Traceback (most recent call last): File "/home/jcifuentes/miniconda3/envs/SuperPang/bin/SuperPang.py", line 291, in main(parse_args()) File "/home/jcifuentes/miniconda3/envs/SuperPang/bin/SuperPang.py", line 144, in main contigs = Assembler(input_minimap2, args.ksize, args.threads).run(args.minlen, args.mincov, args.bubble_identity_threshold, args.genome_assignment_threshold, args.threads) File "/home/jcifuentes/miniconda3/envs/SuperPang/lib/python3.8/site-packages/SuperPang/lib/Assembler.py", line 331, in run psets = get_psets(comp2nvs[nc1] | comp2nvs[nc2]) File "/home/jcifuentes/miniconda3/envs/SuperPang/lib/python3.8/site-packages/SuperPang/lib/Assembler.py", line 293, in getpsets for nv1, nv2 in combinations(nvs): # this is a temporary patch, I should look into why this happens when I get a proper example TypeError: combinations() missing required argument 'r' (pos 2)

I tried with 2 different set of bins from 2 different species and I obtained the same error after a different number of "Working on comp XX/YY"

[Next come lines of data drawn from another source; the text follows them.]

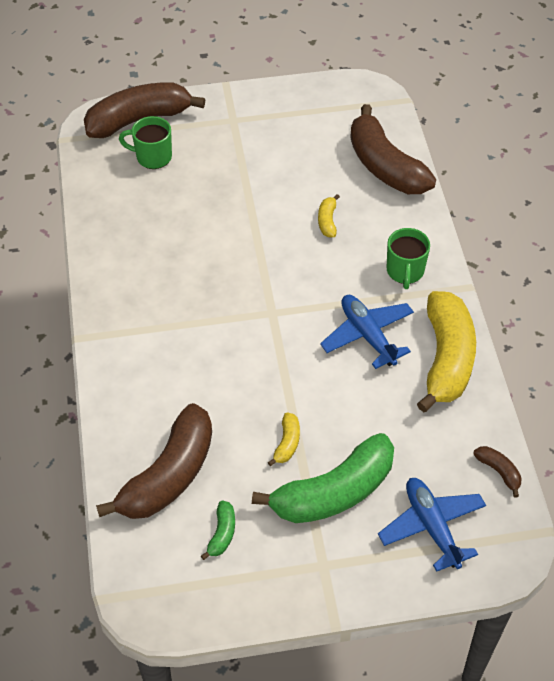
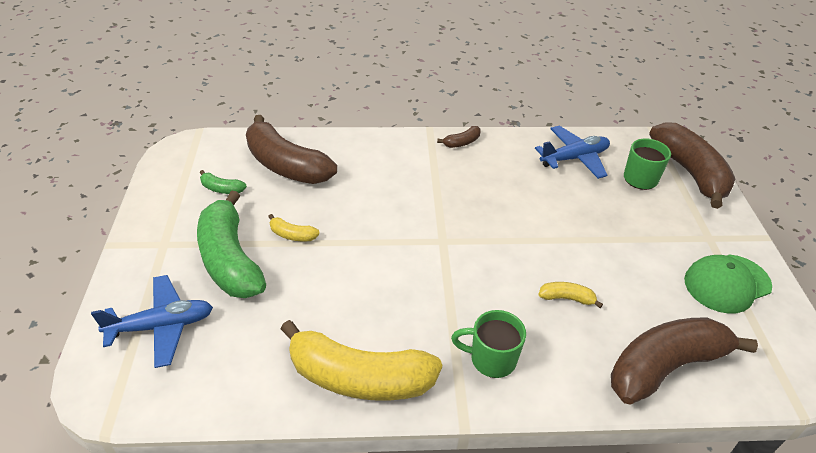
camera: 95 degrees right, 10 degrees down
(288, 117) = (727, 283): none -> green cap
(367, 335) = (404, 310): blue plane -> blue plane (574, 158)
(499, 471) = (197, 399): brown banana -> brown banana (462, 142)

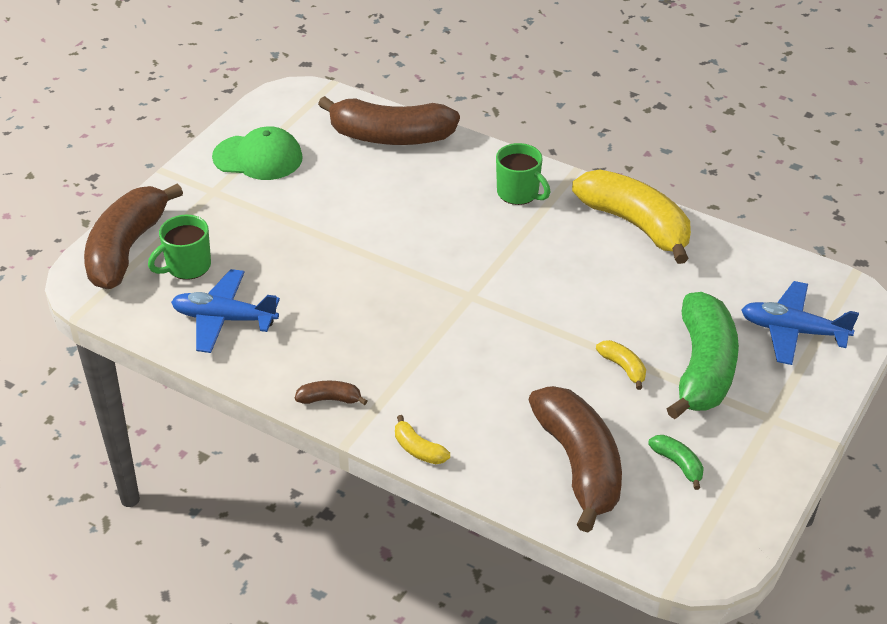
camera: 145 degrees left, 0 degrees up
(566, 298) = (409, 204): yellow banana -> yellow banana (418, 449)

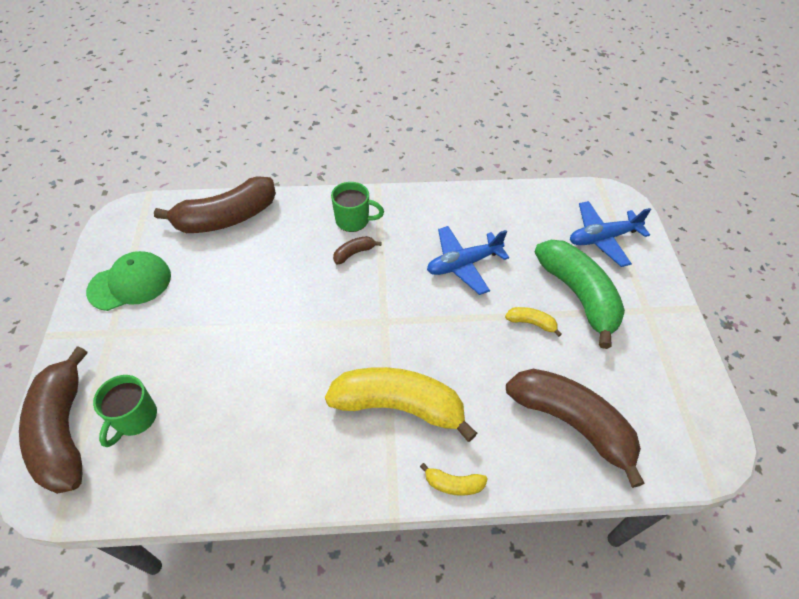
camera: 35 degrees left, 10 degrees up
(224, 319) = (204, 453): blue plane -> blue plane (463, 264)
(330, 399) = (350, 480): brown banana -> brown banana (354, 253)
(635, 224) = (448, 208): yellow banana -> yellow banana (399, 406)
(678, 464) = (629, 381): green banana -> none

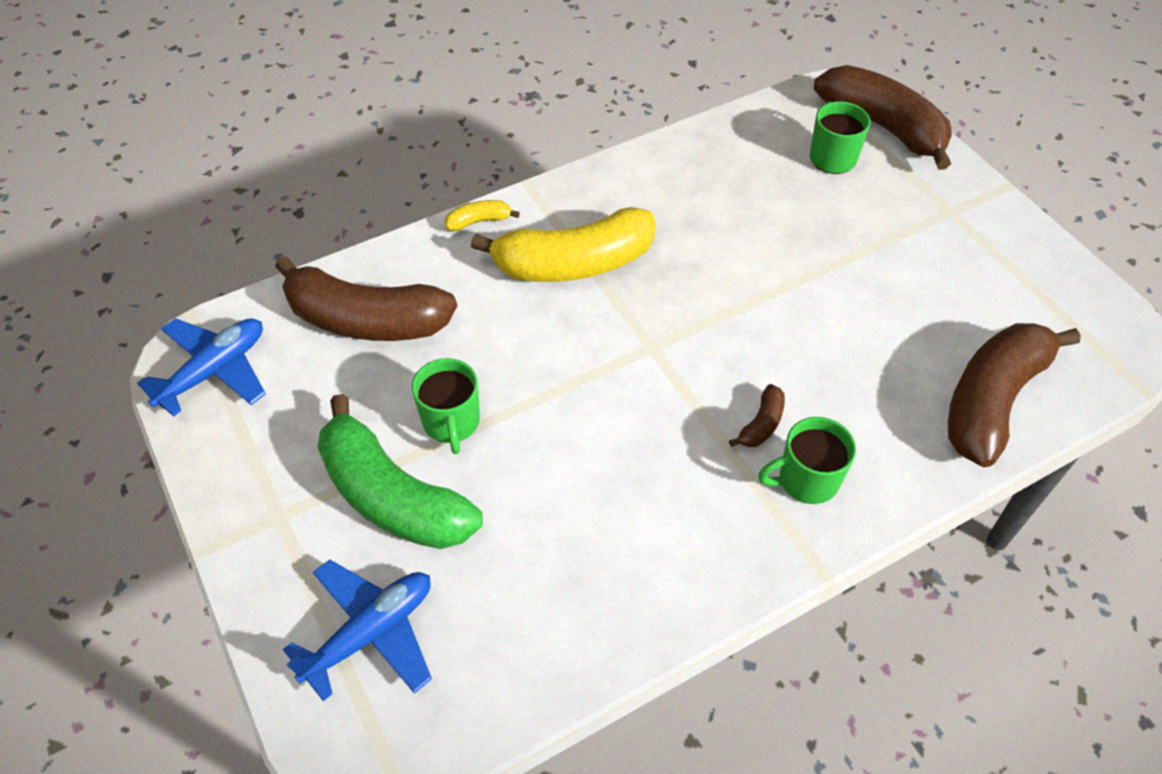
camera: 155 degrees right, 0 degrees up
(130, 283) = (999, 265): green cap -> none
(463, 264) = (589, 475): blue plane -> blue plane (214, 371)
(531, 323) = (451, 423): yellow banana -> green mug

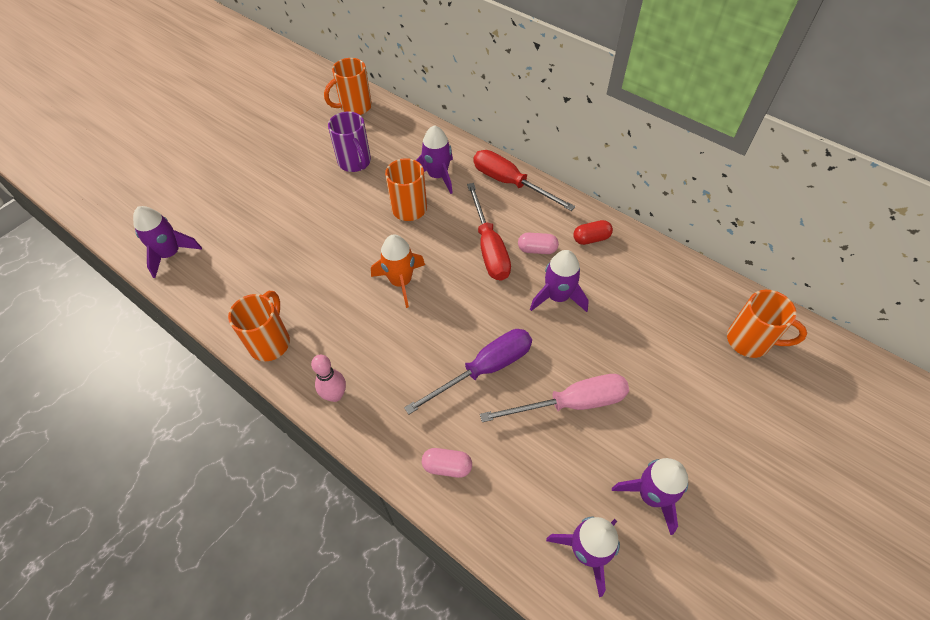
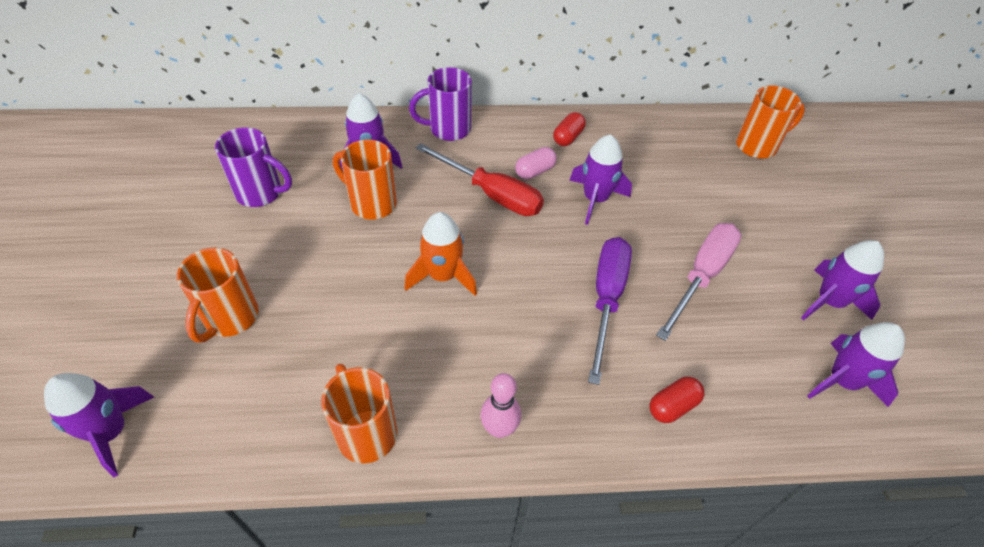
camera: 45 degrees left, 5 degrees down
(354, 107) = (198, 140): orange mug -> orange mug (230, 318)
(447, 466) = (672, 406): pink capsule -> red capsule
(510, 183) = (448, 129): red screwdriver -> purple mug

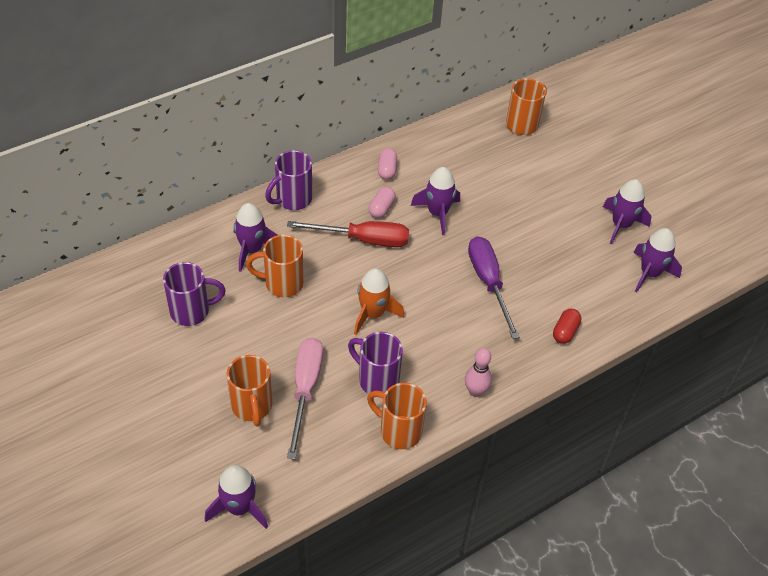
camera: 30 degrees left, 0 degrees up
(389, 354) = (377, 380): none -> purple mug
(568, 137) = (387, 170): red capsule -> pink capsule
(701, 276) = (537, 241): pink screwdriver -> pink screwdriver (305, 390)

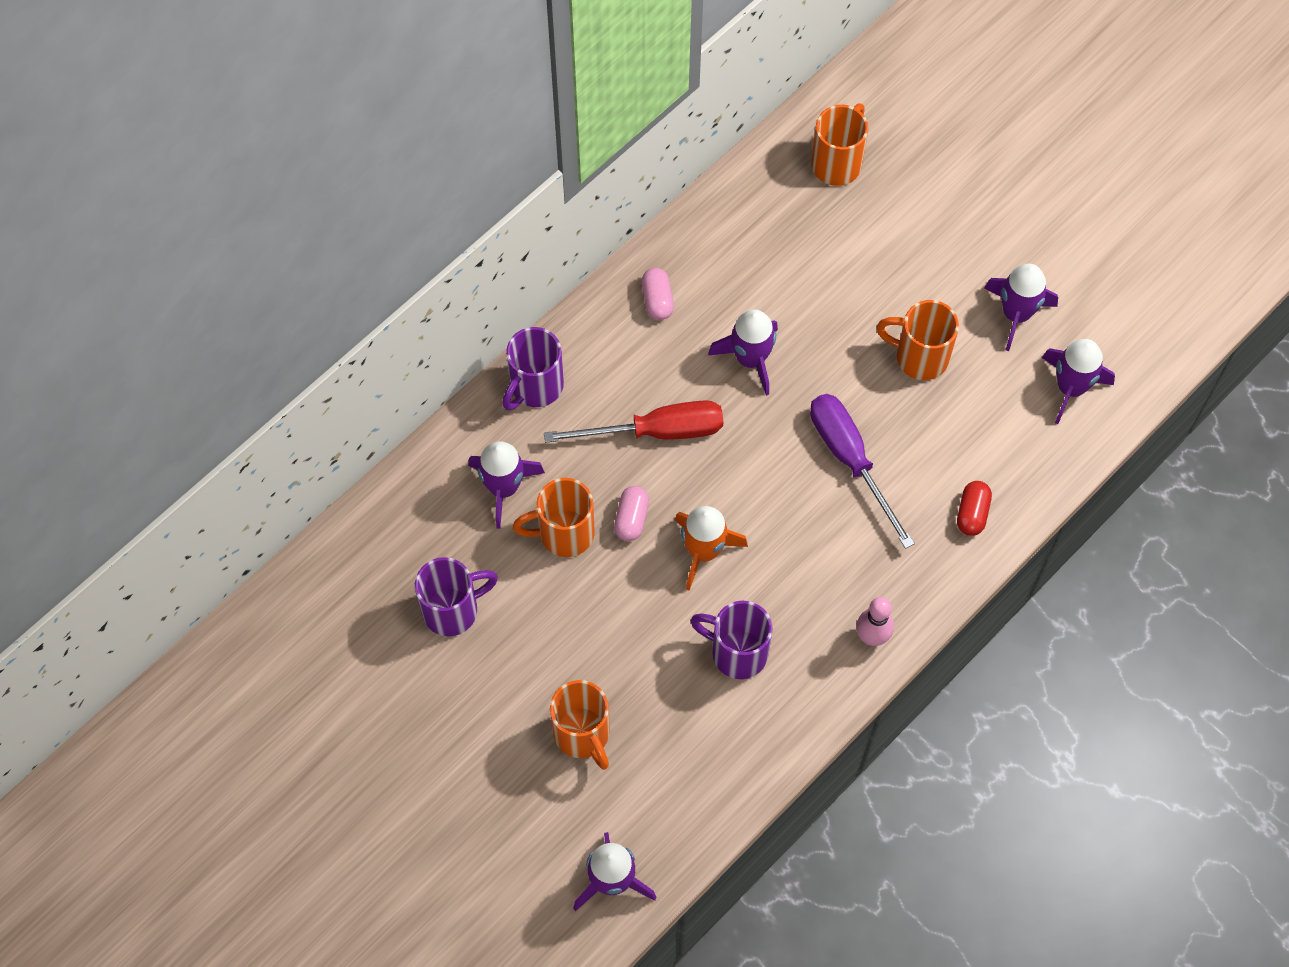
camera: 10 degrees left, 15 degrees up
(305, 390) = (646, 692): pink screwdriver -> none
(381, 208) = (668, 371): pink capsule -> pink capsule (631, 518)
(399, 431) = (786, 721): orange mug -> orange mug (919, 357)

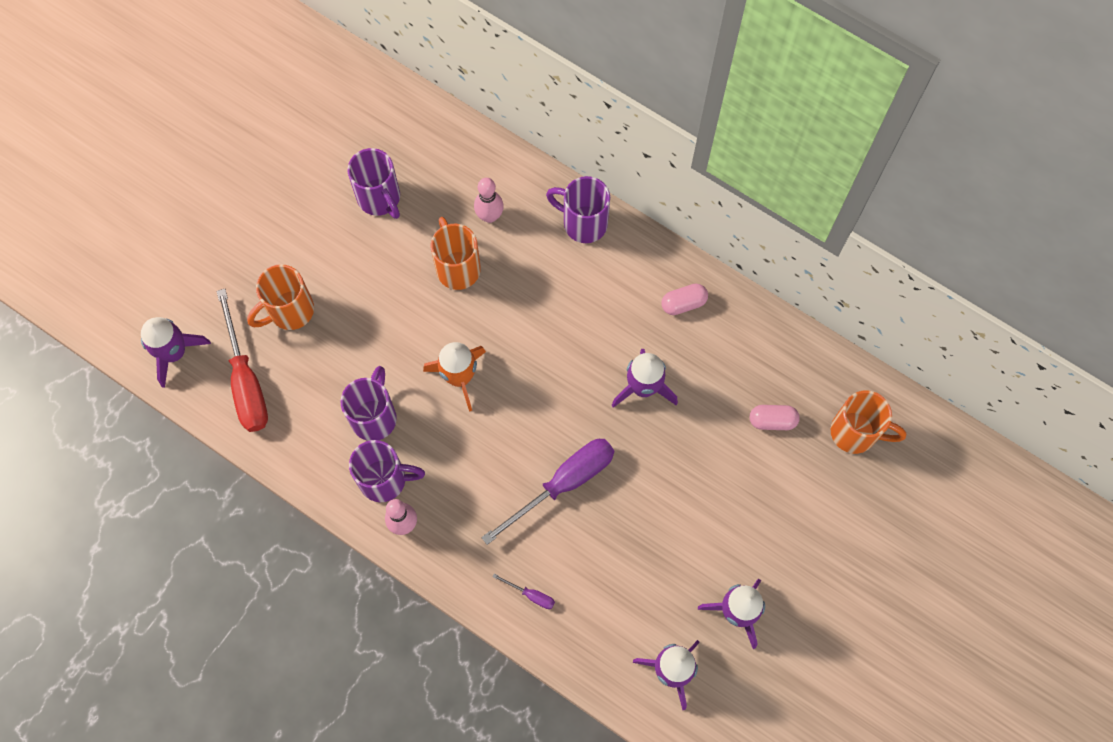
camera: 80 degrees right, 5 degrees up
(504, 487) = (489, 216): purple rocket -> pink bowling pin
(631, 518) = (479, 316): pink capsule -> pink capsule (772, 420)
(656, 431) = (560, 322): red screwdriver -> red screwdriver (246, 380)
(816, 650) = (385, 480): none -> purple mug
(919, 357) = (674, 530): orange mug -> none
(972, 513) = (531, 595): red capsule -> purple screwdriver

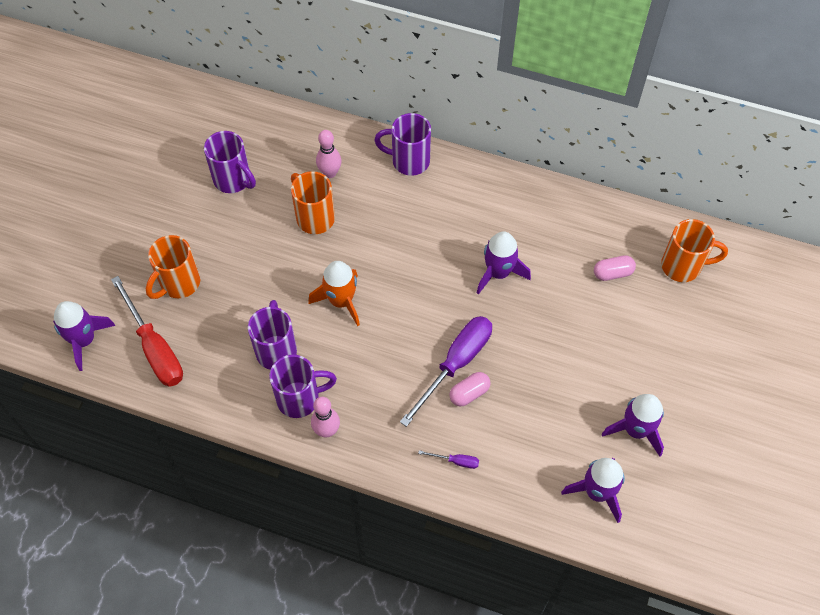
camera: 15 degrees left, 10 degrees down
(683, 303) = (510, 202): pink capsule -> pink capsule (469, 393)

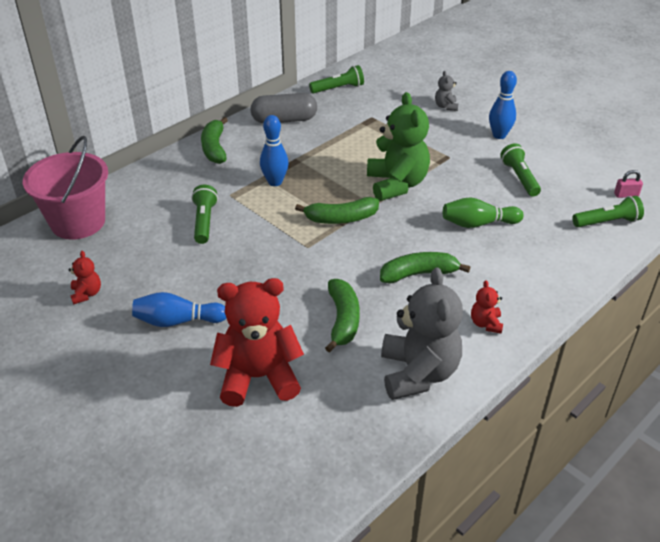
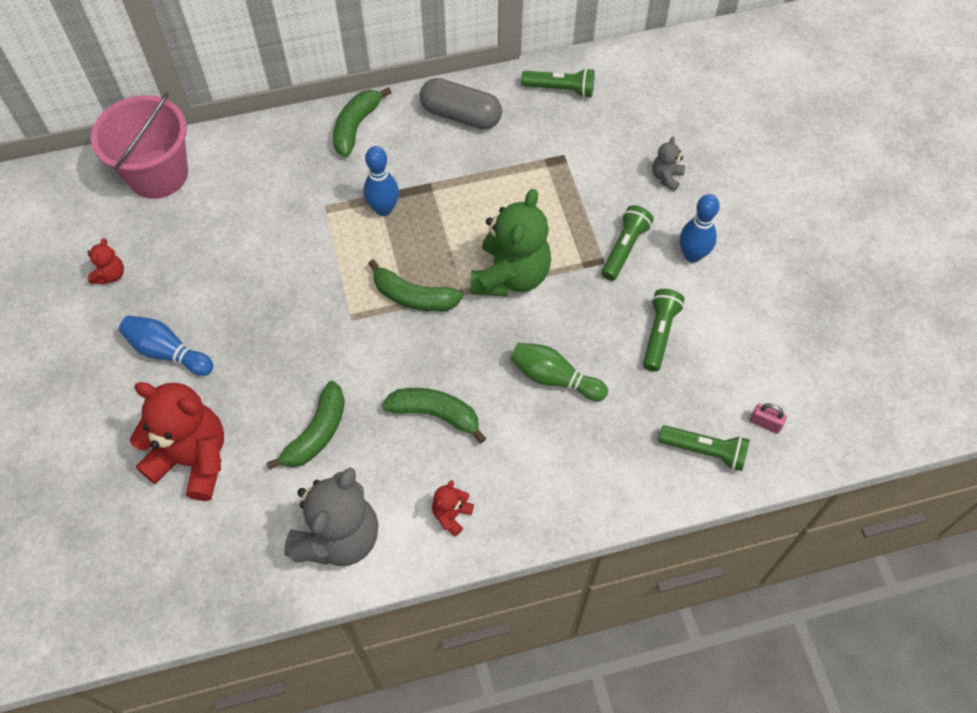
camera: 30 degrees right, 20 degrees up
(204, 222) = (275, 233): green flashlight -> green flashlight (624, 249)

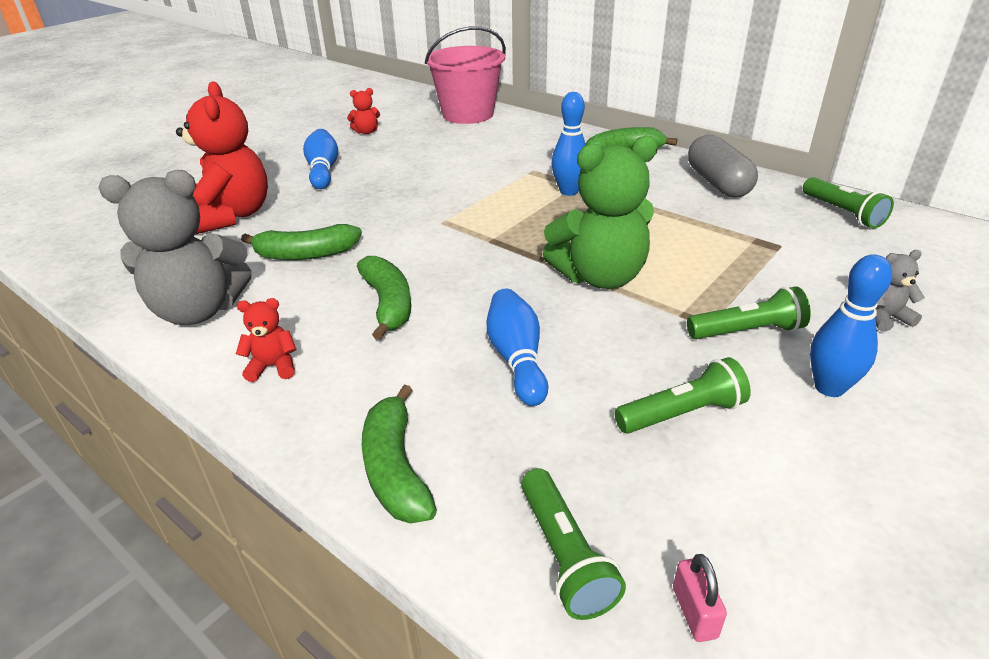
camera: 55 degrees right, 25 degrees down
(413, 297) = (503, 239): green banana -> green banana (395, 469)
(554, 378) = (517, 359): green bowling pin -> blue bowling pin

fpusan commented 2 years ago

My fault, was missing an argument

            ### Extract forward component
            def get_psets(nvs):
                """Get a dict with a frozenset of vertices as keys, and the two complementary non-branching paths sharing those vertices as values"""
                psets = defaultdict(list)
                for nv in nvs:
                    pset = frozenset(vertex2NBP[nv])
                    psets[pset].append(nv)
                for ps, nvs_ in psets.items():
                    if len(nvs_) > 2: # If more than two NBPs share the same pset, select the first two that are RC of each other
                        for nv1, nv2 in combinations(nvs_, 2): # this is a temporary patch, I should look into why this happens when I get a proper example
                            NBP1, NBP2 = vertex2NBP[nv1], vertex2NBP[nv2]
                            if NBP1 == NBP2[::-1]:
                                psets[ps] = [nv1, nv2]
                                break
                        else:
                            assert False # if there is no RC pair, die anyways
                for nvs_ in psets.values():         
                    assert len(nvs_) == 2
                return psets
cifuj commented 2 years ago

Now I have a different error in the function #Find reverse complement Non-Branching Paths

Traceback (most recent call last): File "/home/jcifuentes/miniconda3/envs/SuperPang/bin/SuperPang.py", line 291, in main(parse_args()) File "/home/jcifuentes/miniconda3/envs/SuperPang/bin/SuperPang.py", line 144, in main contigs = Assembler(input_minimap2, args.ksize, args.threads).run(args.minlen, args.mincov, args.bubble_identity_threshold, args.genome_assignment_threshold, args.threads) File "/home/jcifuentes/miniconda3/envs/SuperPang/lib/python3.8/site-packages/SuperPang/lib/Assembler.py", line 332, in run assert len(psets) == len(comp2nvs[nc1]) == len(comp2nvs[nc1]) # each sequence path should have a reverse complement equivalent (same vertices in the kmer graph, reverse order) AssertionError

fpusan commented 2 years ago

Hi again! I managed to reproduce the issue with data from another user. Version 0.9.4beta1 (available in conda) has a temptative fix for this problem. Let me know if it works for you!

cifuj commented 2 years ago

Thank you very much! It works with the 2 datasets I had problems before.

fpusan commented 2 years ago

Glad to hear. Thanks for testing it!